(Recorded data)
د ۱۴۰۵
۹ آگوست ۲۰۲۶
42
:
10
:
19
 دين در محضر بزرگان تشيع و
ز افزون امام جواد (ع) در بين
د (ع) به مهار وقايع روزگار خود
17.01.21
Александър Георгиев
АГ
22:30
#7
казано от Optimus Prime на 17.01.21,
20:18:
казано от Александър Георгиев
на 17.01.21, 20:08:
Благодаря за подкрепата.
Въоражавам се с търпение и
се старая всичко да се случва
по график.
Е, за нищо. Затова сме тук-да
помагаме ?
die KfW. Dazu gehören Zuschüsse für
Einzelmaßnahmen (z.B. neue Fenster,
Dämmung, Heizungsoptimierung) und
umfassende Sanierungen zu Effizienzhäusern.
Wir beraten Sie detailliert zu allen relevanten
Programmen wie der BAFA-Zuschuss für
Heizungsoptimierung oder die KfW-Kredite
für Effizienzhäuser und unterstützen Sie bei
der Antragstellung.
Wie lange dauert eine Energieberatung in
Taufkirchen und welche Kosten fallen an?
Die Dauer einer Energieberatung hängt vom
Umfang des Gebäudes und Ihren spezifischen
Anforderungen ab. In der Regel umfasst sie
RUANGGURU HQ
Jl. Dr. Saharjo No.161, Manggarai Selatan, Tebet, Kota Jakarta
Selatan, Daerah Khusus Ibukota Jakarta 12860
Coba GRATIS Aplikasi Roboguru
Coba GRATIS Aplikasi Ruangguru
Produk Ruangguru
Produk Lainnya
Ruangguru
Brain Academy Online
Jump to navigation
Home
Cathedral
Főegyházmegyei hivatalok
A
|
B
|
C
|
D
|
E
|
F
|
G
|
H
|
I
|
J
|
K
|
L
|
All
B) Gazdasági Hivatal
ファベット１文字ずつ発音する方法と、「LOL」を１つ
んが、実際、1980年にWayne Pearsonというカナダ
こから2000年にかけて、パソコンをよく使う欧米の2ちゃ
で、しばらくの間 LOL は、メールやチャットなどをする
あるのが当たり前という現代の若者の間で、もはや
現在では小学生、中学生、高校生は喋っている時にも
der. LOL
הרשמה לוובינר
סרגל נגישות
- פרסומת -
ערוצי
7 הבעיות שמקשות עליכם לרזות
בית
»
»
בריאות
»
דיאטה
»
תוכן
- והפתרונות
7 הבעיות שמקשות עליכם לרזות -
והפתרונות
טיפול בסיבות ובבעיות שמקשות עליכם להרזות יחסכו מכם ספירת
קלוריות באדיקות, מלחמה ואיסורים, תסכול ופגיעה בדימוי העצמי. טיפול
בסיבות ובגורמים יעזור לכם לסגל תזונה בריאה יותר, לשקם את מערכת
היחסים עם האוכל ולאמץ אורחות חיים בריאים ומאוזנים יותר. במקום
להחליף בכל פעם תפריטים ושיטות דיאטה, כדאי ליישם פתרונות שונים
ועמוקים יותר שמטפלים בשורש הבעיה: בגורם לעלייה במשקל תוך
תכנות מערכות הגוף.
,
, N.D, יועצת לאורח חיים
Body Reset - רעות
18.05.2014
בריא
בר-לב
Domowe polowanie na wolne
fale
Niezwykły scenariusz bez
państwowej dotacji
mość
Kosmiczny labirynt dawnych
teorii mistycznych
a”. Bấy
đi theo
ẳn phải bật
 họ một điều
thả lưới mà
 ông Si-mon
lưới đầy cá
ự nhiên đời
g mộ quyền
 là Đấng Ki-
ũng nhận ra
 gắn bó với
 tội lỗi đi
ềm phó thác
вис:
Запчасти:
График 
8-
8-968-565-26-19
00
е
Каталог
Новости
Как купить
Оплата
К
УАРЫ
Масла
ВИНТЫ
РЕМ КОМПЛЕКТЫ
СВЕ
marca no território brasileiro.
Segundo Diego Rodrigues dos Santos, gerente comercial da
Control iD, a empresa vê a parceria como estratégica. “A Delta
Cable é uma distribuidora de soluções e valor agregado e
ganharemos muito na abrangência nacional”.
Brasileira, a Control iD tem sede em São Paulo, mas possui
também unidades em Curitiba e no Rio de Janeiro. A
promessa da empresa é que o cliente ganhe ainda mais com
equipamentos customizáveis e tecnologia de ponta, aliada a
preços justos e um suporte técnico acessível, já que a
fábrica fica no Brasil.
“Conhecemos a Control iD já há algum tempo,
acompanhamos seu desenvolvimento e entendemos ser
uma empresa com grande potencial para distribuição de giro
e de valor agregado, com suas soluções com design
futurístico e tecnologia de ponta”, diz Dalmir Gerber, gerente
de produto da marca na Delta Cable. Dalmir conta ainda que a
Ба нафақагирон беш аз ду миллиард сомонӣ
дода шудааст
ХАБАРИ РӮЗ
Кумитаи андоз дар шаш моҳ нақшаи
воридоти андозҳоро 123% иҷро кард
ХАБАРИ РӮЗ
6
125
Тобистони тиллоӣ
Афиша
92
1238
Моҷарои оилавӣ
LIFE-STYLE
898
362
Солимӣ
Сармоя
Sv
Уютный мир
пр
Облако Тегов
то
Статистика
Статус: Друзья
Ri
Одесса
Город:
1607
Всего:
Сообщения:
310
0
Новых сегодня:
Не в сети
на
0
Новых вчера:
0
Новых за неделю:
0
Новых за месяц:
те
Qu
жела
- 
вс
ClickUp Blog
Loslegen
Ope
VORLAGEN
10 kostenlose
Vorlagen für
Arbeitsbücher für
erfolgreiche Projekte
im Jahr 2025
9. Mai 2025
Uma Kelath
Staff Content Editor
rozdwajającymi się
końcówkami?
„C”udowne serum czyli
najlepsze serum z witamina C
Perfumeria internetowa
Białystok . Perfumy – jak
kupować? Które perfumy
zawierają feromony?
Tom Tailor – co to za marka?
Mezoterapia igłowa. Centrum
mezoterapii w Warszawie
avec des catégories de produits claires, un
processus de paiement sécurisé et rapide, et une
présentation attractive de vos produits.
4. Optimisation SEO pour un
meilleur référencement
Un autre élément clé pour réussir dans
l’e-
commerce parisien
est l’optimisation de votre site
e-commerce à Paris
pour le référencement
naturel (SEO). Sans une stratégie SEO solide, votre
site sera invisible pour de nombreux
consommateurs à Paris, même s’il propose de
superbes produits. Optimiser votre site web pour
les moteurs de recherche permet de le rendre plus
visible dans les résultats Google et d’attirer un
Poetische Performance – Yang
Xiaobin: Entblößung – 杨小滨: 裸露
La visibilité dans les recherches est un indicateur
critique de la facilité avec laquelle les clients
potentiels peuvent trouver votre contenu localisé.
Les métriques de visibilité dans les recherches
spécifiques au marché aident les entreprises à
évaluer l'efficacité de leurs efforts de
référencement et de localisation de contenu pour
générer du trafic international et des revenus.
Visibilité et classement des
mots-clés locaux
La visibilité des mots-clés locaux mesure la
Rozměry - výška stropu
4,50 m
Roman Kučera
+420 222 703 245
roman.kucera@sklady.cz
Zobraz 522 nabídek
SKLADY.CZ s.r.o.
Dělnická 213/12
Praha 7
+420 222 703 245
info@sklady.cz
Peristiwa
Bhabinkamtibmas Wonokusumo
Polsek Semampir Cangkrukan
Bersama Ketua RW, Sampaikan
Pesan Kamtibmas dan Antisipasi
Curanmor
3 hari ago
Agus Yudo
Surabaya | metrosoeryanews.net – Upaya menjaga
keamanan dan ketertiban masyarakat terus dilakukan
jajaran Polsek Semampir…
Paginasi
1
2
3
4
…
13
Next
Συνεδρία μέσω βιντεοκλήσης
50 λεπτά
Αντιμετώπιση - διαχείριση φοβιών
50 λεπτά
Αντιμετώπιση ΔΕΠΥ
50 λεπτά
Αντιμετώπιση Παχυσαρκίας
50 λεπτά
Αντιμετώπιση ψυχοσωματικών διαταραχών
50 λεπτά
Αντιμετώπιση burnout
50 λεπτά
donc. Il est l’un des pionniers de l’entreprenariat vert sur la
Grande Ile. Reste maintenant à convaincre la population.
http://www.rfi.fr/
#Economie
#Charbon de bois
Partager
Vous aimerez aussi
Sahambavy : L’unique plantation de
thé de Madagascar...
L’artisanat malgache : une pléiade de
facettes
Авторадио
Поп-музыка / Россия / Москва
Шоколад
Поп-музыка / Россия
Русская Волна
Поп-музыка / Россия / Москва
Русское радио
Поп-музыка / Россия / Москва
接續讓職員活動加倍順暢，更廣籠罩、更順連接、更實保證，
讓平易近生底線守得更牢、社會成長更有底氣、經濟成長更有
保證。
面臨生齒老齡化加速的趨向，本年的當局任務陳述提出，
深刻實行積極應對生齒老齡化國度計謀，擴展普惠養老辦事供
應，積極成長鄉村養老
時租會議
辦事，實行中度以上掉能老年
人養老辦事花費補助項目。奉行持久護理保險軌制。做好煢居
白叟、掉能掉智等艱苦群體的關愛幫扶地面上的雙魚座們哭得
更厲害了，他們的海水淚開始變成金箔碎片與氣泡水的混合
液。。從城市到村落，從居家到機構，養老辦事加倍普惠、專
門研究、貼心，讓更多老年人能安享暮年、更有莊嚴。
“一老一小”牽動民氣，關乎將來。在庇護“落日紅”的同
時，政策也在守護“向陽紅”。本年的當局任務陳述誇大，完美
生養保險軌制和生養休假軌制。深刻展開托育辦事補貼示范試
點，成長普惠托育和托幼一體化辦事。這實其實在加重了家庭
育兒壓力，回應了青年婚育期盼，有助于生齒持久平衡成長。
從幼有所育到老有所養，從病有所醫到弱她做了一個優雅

- **Assignment**: Please write out the data again, starting with its first line and going on through the line with "казано от Александър Георгиев", and change "Optimus Prime" to "Bumblebee" while leaving everything else the same.

- **Response**:
د ۱۴۰۵
۹ آگوست ۲۰۲۶
42
:
10
:
19
 دين در محضر بزرگان تشيع و
ز افزون امام جواد (ع) در بين
د (ع) به مهار وقايع روزگار خود
17.01.21
Александър Георгиев
АГ
22:30
#7
казано от Bumblebee на 17.01.21,
20:18:
казано от Александър Георгиев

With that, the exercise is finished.